Abstract

As biological analysis machines and methodologies become more sophisticated and capable of handling more complex samples, the data they output also become more complicated to analyze. Modern generative machine learning techniques such as diffusion and score-based modeling have been used with great success in the domains of image, video, text, and audio data.

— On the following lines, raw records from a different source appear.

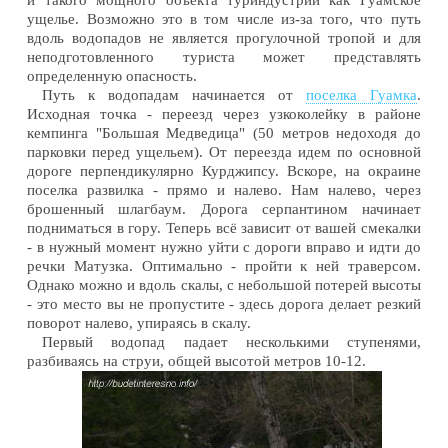
ущелье. Возможно это в том числе из-за того, что путь
вдоль водопадов не является прогулочной тропой и для
неподготовленного туриста может представлять
определенную опасность.
Путь к водопадам начинается от
поселка Гуамка
.
Исходная точка - переезд через узкоколейку в районе
кемпинга "Большая Медведица" (50 метров недоходя до
парковки перед ущельем). От переезда идем по основной
дороге перпендикулярно Курджипсу. Вскоре, на окраине
поселка развилка - прямо и налево. Нам налево, через
брошенный шлагбаум. Дорога серпантином начинает
подниматься в гору. Теперь всё зависит от вашей смекалки
- в нужный момент нужно уйти с дороги вправо и идти до
речки Матузка. Оптимально - пройти к ней траверсом.
Однако можно и вдоль скалы, с небольшой потерей высоты
- это место вы не пропустите - здесь дорога делает резкий
поворот налево, упираясь в скалу.
Первый водопад падает несколькими ступенями,
разбиваясь на струи, общей высотой метров 10-12.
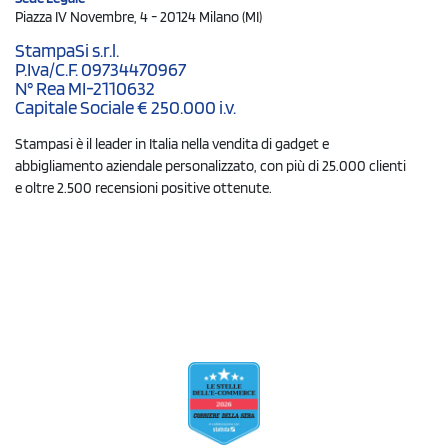
Piazza IV Novembre, 4 - 20124 Milano (MI)
StampaSi s.r.l.
P.Iva/C.F. 09734470967
N° Rea MI-2110632
Capitale Sociale € 250.000 i.v.
Stampasi è il leader in Italia nella vendita di gadget e
abbigliamento aziendale personalizzato, con più di 25.000 clienti
e oltre 2.500 recensioni positive ottenute.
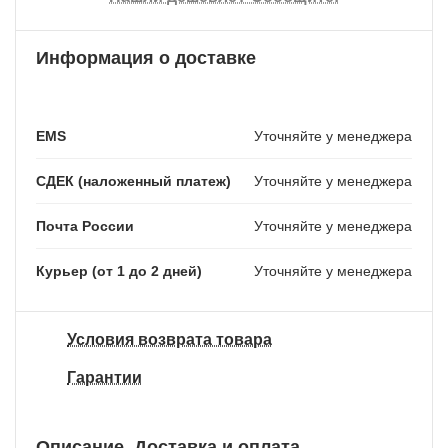
Информация о доставке
EMS
Уточняйте у менеджера
СДЕК (наложенный платеж)
Уточняйте у менеджера
Почта России
Уточняйте у менеджера
Курьер (от 1 до 2 дней)
Уточняйте у менеджера
Условия возврата товара
Гарантии
Описание
Доставка и оплата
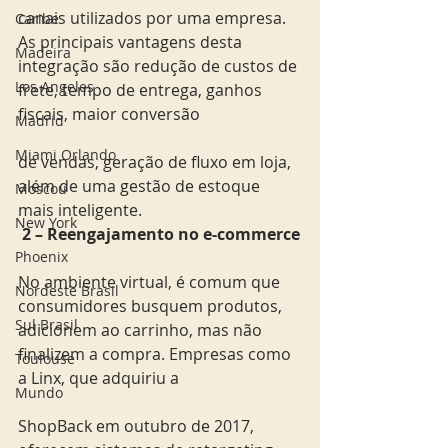
canais utilizados por uma empresa. 
Caribe
As principais vantagens desta 
Madeira
integração são redução de custos de 
Los Angeles
frete, tempo de entrega, ganhos 
fiscais, maior conversão
Madrid
Miami Orlando
de vendas, geração de fluxo em loja, 
além de uma gestão de estoque 
Moscou
mais inteligente.
New York
 2 – Reengajamento no e-commerce
Phoenix
No ambiente virtual, é comum que 
Nordeste Brasil
consumidores busquem produtos, 
Sul Brasil
adicionem ao carrinho, mas não 
finalizem a compra. Empresas como 
Toulouse
a Linx, que adquiriu a
Mundo
ShopBack em outubro de 2017, 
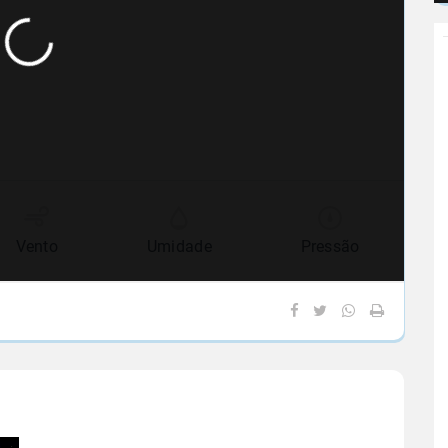
Vento
Umidade
Pressão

We aim to apply the same principles to highly multiplexed biological data signals and leverage the ability of generative models to learn the underlying distribution of the data, instead of just the boundaries using discriminative methods. We hope to apply diffusion models to signal denoising, specifically the deconvolution of highly multiplexed DIA-MS/MS data.

DIA-MS/MS features two types of data: MS1 and MS2. In MS1 data, information such as mass-to-charge ratio and chromatography elution time are recorded for entire peptides as they are analyzed. In MS2 data, the same information is recorded for the set MS2 peptide fragments belonging to the MS1 peptides onto the same data map. This means that although the data between MS1 and MS2 are correlated, the MS2 data can be highly multiplexed with signals from multiple MS1 peptides showing up.

Our project aims to train a diffusion model and condition it on MS1 data to deconvolute the corresponding MS2 signal, effectively simulating the case where the MS1 scan captured fewer peptides in its analysis window, producing cleaner MS2 data. This would be extremely useful for downstream analysis, identification, and quantification tasks.

We currently have access to a set of clean MS2 data which we plan to use to generate synthetic multiplexed MS2 data, and to use the corresponding clean MS1 data as a conditioning factor to re-extract the clean MS2. This should be an effective proof of concept for diffusion-based denoising of biological signal data.